En reacción, el marido será aún más cruel. Por lo tanto, la única salida
que tiene la mujer es dirigirse a la policía con una prueba clara: las marcas
‘frescas’ de los golpes recibidos. Existen estaciones de policía que toman
con seriedad las quejas, mismo si la mujer no tiene marcas. Existen maridos
sagaces que ‘saben’ golpear a sus mujeres de tal forma que no queden marcas.
¡Qué horror! Sin embargo, no sólo los golpes son terribles, también lo son
las ofensas. A veces, la ofensa es más cruel que el golpe. Un famoso dicho en
Idish versa: “el golpe pasa, pero la palabra queda”. No hablamos de un
marido que golpeó a su mujer por error una vez. Esto nos puede suceder,
lamentablemente, a todos, y debemos por eso pedir perdón. Nos referimos a un
marido que ofende a su mujer permanentemente y cree que hace lo que corresponde:
según su visión, cree que él educa a su mujer y la educa a los insultos. ¡Es
algo terrible!
¿Qué
está escrito en la Torá? ¿Acaso el esposo es el educador o el compañero de
su mujer? La Torá dice que el esposo se compromete a “alimentar, sustentar y
tratar con respeto” a su mujer. Se supone que debe tratarla bien y no
“educarla” a través de insultos y golpes.
Y
parece que hay mujeres que están dispuestas a sufrir. ¿por qué? Debido a la
responsabilidad que sienten por la familia, para no disolverla y perjudicar a
los niños. Por lo tanto, están dispuestas a soportar.
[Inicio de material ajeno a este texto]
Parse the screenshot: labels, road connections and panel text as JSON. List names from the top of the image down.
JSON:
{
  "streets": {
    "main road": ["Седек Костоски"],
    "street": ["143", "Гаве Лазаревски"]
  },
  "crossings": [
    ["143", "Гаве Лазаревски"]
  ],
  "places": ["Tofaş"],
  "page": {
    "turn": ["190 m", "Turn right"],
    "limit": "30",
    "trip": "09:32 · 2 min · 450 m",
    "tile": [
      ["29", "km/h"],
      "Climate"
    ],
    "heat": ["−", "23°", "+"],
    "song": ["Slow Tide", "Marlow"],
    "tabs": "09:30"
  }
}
Si se tratase de fenómenos
marginales, nos consolaríamos. Mas, lamentablemente, no se trata de casos
excepcionales, sino que ocurre en todos los sectores, sin diferencia alguna
entre religiosos o seculares, jaredim (ultraortodoxos) o sionistas,
intelectuales o delincuentes, etíopes o yemenitas, derechistas o izquierdistas.
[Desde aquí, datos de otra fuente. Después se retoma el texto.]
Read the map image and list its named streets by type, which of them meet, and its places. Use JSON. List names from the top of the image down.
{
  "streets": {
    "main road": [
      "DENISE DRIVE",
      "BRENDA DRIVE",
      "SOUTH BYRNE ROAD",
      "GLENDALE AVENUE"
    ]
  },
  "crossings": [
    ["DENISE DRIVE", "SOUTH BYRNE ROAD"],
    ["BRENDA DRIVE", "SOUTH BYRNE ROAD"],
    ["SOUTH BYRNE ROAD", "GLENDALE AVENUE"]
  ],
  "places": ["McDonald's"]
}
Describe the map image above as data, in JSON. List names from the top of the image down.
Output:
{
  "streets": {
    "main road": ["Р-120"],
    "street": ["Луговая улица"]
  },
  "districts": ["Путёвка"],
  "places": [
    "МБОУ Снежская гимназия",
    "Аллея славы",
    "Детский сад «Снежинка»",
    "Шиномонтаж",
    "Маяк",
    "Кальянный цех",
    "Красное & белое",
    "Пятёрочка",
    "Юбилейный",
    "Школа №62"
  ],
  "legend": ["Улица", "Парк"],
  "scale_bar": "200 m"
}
Esta es una enfermedad grave que afecta a todos los sectores de la sociedad.
Para
hacerle frente, es necesario establecer un movimiento feminista que luche contra
la humillación de las mujeres, los golpes, las ofensas y el desprecio. Hay que
establecer un gran movimiento y yo me adhiero. Todos los rabinos se afiliarán
al igual que todas las personas grandes de espíritu y corazón.
También
las mujeres deben sumarse al movimiento. Existen mujeres que además de ser
golpeadas y humilladas, creen que sus maridos tienen razón. Ellos les
“lavaron” el cerebro haciéndoles creer que están en lo cierto. Por lo
tanto, esas mujeres deben afiliarse al movimiento y descubrir que sus maridos
están errados. Deben recordar que en las siete bendiciones que se pronuncian
bajo la Jupá no está escrito: “que D’s creó los golpes y las
ofensas….” sino que está escrito: “amor y fraternidad, paz y amistad”.